### EXERCISE INSTRUCTIONS
The entries below contain a line with "cells show no" and a line with "high-resolution histopathology image". Quote exactly those two lines and all lines between them.

### MATERIAL FOR THIS TASK

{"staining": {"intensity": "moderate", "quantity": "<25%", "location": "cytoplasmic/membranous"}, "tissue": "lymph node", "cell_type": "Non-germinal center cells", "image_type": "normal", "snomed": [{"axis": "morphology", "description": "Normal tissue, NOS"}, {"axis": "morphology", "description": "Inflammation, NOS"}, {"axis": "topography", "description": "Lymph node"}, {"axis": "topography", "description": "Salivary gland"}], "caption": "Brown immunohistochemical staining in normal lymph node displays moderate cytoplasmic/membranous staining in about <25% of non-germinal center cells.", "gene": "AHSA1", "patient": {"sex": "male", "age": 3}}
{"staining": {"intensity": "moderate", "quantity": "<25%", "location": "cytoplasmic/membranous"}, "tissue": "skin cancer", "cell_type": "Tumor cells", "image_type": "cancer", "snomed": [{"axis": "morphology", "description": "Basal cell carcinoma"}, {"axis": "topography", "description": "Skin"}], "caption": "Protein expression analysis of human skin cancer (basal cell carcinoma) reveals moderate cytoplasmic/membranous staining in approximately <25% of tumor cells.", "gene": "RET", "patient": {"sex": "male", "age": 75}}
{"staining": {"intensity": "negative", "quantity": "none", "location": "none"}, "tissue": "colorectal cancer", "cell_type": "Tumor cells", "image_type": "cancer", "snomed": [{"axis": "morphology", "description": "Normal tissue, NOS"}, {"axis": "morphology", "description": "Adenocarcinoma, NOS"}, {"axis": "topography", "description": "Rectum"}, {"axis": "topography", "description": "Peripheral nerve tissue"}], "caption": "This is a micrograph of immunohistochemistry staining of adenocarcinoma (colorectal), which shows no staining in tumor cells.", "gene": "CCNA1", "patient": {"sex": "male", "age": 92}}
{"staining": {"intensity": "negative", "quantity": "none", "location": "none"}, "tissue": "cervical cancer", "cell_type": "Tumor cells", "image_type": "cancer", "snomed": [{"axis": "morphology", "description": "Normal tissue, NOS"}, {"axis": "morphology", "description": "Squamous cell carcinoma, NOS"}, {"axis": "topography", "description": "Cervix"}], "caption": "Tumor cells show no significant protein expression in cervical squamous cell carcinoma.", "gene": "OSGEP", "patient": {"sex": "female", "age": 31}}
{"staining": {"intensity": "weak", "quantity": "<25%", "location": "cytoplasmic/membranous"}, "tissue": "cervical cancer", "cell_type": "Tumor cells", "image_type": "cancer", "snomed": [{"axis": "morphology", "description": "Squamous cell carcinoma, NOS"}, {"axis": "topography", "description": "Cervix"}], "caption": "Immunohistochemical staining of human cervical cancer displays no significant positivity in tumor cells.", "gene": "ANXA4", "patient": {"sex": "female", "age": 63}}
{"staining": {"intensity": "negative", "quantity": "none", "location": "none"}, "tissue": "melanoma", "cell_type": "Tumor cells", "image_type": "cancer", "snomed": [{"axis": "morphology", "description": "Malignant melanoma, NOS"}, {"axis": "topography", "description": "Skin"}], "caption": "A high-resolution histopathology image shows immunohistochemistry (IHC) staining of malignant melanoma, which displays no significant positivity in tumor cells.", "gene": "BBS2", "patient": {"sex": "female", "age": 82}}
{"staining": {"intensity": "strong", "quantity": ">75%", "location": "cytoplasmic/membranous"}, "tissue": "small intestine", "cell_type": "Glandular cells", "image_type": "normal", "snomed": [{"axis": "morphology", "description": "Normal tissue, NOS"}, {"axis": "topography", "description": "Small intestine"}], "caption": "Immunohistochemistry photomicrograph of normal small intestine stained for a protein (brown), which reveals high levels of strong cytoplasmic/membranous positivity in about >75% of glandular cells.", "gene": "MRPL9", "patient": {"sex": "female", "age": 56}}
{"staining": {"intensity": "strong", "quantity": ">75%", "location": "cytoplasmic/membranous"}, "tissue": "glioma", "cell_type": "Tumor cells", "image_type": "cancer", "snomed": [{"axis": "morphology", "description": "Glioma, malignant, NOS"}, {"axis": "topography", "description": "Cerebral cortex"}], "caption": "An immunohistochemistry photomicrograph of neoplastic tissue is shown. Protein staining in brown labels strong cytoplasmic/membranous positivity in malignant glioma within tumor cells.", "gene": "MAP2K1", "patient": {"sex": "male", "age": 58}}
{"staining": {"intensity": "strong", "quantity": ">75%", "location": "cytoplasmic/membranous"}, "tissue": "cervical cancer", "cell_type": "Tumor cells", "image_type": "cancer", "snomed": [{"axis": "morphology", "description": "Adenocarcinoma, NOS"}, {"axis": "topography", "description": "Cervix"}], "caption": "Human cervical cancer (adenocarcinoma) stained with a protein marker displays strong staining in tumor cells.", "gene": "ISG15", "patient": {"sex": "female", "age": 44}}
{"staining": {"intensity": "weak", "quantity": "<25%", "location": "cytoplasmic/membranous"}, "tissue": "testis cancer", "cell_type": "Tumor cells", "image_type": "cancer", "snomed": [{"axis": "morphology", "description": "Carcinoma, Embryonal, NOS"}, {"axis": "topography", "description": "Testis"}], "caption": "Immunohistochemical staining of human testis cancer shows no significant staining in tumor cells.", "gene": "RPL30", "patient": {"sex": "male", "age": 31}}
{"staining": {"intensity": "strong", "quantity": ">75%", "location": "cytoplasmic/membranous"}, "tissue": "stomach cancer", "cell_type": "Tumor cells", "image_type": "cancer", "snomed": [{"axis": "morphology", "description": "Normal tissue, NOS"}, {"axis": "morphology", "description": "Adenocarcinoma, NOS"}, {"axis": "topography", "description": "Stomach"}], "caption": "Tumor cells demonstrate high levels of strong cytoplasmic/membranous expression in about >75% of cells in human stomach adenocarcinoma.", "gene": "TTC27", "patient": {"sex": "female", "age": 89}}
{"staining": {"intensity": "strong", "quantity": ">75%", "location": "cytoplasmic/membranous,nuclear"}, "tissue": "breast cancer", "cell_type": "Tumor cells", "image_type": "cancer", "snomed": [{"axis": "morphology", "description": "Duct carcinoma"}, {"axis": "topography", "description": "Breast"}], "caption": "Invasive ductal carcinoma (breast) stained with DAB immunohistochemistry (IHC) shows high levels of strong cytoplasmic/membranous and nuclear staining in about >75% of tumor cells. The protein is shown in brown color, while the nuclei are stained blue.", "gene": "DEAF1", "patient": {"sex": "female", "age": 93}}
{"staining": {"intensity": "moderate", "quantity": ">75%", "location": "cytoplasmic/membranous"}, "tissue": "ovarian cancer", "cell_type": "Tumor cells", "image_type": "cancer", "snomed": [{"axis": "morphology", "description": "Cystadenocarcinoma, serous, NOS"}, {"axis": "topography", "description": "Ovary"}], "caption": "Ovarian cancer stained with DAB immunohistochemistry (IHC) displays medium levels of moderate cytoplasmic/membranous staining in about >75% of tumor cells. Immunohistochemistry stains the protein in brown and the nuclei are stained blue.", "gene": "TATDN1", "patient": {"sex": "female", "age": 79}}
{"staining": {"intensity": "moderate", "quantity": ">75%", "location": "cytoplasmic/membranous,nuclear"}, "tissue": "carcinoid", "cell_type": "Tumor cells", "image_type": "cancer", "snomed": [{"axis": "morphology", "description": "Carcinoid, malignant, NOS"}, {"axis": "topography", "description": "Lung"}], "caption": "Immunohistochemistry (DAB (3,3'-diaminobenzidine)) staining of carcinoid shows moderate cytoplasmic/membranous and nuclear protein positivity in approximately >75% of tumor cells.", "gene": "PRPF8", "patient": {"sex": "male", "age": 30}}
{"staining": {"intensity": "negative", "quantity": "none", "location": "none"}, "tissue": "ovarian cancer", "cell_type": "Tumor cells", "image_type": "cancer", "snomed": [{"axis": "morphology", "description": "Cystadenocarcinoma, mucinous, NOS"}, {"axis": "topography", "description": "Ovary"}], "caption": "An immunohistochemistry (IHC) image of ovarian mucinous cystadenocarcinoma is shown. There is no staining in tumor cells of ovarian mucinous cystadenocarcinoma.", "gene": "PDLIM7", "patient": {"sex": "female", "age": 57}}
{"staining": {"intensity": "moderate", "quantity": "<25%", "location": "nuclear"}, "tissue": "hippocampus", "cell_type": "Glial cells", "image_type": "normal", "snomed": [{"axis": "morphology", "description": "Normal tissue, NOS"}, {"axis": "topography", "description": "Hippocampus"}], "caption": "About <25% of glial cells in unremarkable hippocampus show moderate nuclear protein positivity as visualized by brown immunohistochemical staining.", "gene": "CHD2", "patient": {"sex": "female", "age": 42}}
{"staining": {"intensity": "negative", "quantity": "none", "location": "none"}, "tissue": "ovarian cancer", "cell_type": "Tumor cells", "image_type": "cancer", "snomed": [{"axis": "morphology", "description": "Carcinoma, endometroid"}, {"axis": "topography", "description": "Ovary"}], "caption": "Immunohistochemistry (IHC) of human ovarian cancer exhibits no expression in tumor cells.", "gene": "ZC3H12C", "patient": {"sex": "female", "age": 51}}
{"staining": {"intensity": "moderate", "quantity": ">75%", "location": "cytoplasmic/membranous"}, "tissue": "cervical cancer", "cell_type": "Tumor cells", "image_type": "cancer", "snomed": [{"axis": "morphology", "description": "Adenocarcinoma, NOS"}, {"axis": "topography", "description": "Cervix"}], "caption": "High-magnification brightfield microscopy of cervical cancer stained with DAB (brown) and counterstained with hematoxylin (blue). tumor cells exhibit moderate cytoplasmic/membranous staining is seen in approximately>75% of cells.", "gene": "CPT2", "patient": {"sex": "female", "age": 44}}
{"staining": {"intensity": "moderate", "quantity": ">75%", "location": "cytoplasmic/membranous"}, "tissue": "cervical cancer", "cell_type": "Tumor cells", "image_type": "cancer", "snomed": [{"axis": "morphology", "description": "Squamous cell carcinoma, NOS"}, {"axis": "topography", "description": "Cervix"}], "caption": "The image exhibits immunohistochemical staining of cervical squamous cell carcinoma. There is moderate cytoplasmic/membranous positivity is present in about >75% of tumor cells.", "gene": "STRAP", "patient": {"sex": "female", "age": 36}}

### WRITTEN SOLUTION
{"staining": {"intensity": "negative", "quantity": "none", "location": "none"}, "tissue": "cervical cancer", "cell_type": "Tumor cells", "image_type": "cancer", "snomed": [{"axis": "morphology", "description": "Normal tissue, NOS"}, {"axis": "morphology", "description": "Squamous cell carcinoma, NOS"}, {"axis": "topography", "description": "Cervix"}], "caption": "Tumor cells show no significant protein expression in cervical squamous cell carcinoma.", "gene": "OSGEP", "patient": {"sex": "female", "age": 31}}
{"staining": {"intensity": "weak", "quantity": "<25%", "location": "cytoplasmic/membranous"}, "tissue": "cervical cancer", "cell_type": "Tumor cells", "image_type": "cancer", "snomed": [{"axis": "morphology", "description": "Squamous cell carcinoma, NOS"}, {"axis": "topography", "description": "Cervix"}], "caption": "Immunohistochemical staining of human cervical cancer displays no significant positivity in tumor cells.", "gene": "ANXA4", "patient": {"sex": "female", "age": 63}}
{"staining": {"intensity": "negative", "quantity": "none", "location": "none"}, "tissue": "melanoma", "cell_type": "Tumor cells", "image_type": "cancer", "snomed": [{"axis": "morphology", "description": "Malignant melanoma, NOS"}, {"axis": "topography", "description": "Skin"}], "caption": "A high-resolution histopathology image shows immunohistochemistry (IHC) staining of malignant melanoma, which displays no significant positivity in tumor cells.", "gene": "BBS2", "patient": {"sex": "female", "age": 82}}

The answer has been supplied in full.